ISO 9001 : réviser la version 2015 pour donner un nouveau souffle ?
Alors, comment analyser ce décrochage français sur la qualité ? On ne peut nier un certain essoufflement depuis que la norme vit dans sa version de 2015, une version élaborée il y a déjà huit ans. Les dernières velléités de la mettre à jour datent de 2021 et ont échoué, bien qu’un nouvel élan surgisse actuellement, comme AFNOR vous l’expliquera le 9 octobre.

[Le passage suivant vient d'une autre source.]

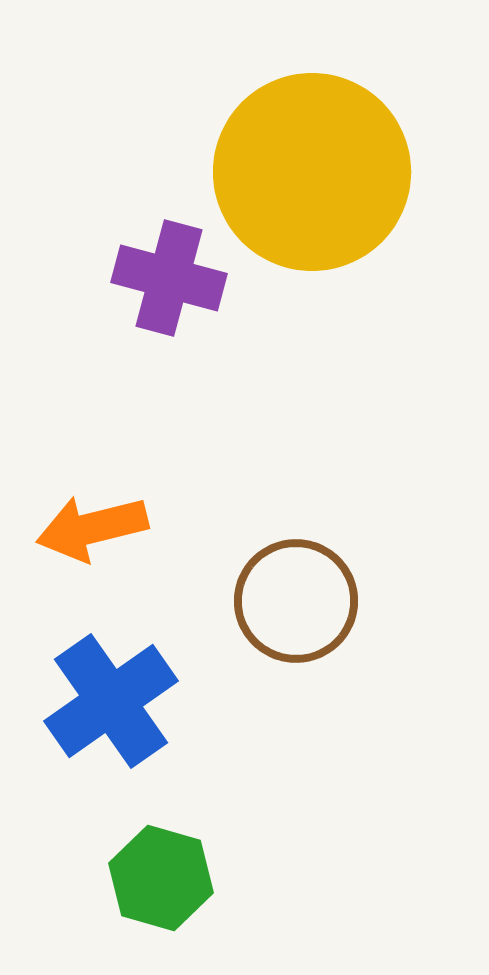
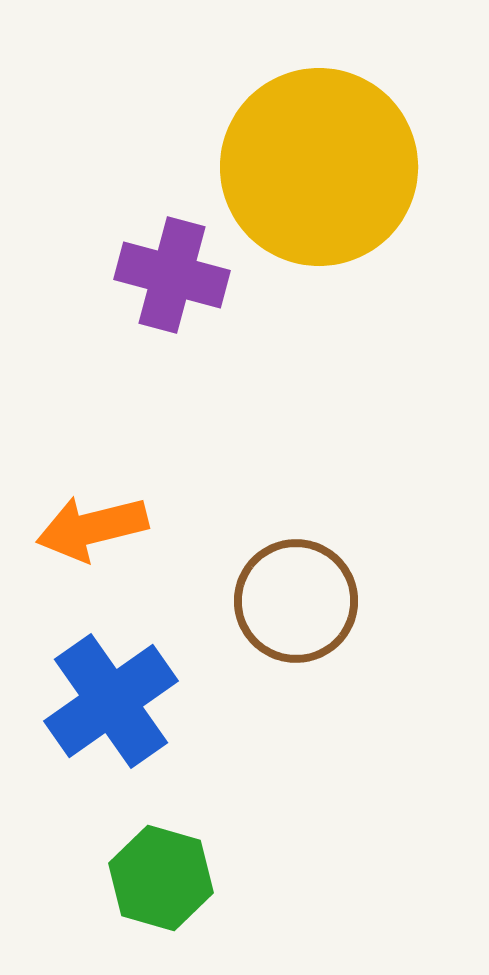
yellow circle: moved 7 px right, 5 px up
purple cross: moved 3 px right, 3 px up
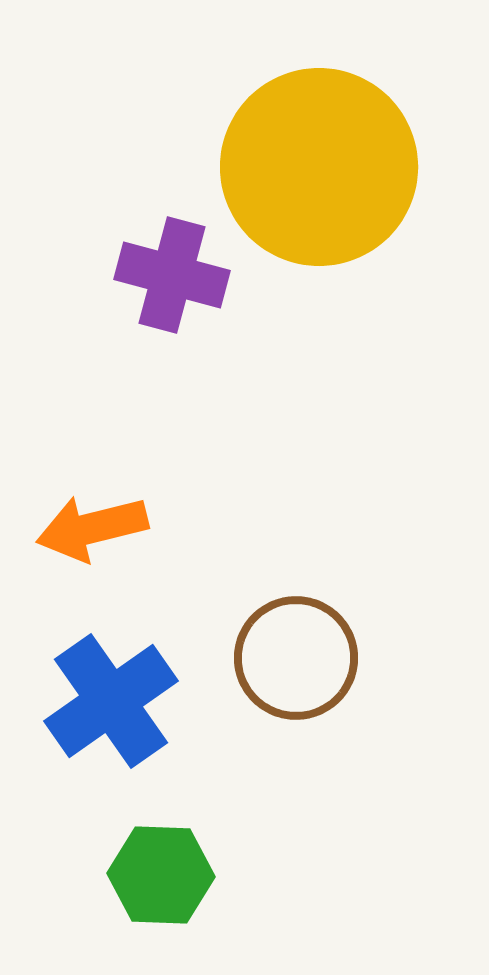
brown circle: moved 57 px down
green hexagon: moved 3 px up; rotated 14 degrees counterclockwise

En France, se pose aussi la coexistence de la « marque » ISO 9001 avec les référentiels qualité sectoriels, comme l’EN 9100 dans l’aéronautique, l’ISO 19443 dans le nucléaire et l’IATF 16949 dans l’automobile, même si des équivalences existent avec la norme générique. Vincent Blache, expert du sujet pour le groupe AFNOR, pointe plutôt du doigt une limite culturelle : « En France, qualité rime encore beaucoup avec produits et technologie, peu avec organisationnel », affirme-t-il. En posant ce constat d’une France de la qualité coupée en deux : « D’un côté, des entreprises qui veulent une ISO 9001 moderne, complète, ouverte sur d’autres notions comme la cybersécurité ou la RSE ; de l’autre, des entreprises qui veulent opérer à l’ancienne, sans sortir du cadre de l’usine. »
Aux frileux comme aux audacieux, on ne saurait trop recommander de télécharger l’étude AFNOR « La qualité dans le monde : mouvements et paradoxes ». « Si la notion de qualité diffère par pays, la qualité de demain se dessine comme devant utiliser différents leviers, chacun de ces leviers permettant aux consommateurs-clients de faire leur propre choix sur ce qui, pour eux, définit la qualité d’un produit ou d’un service », y conclut Vincent Blache.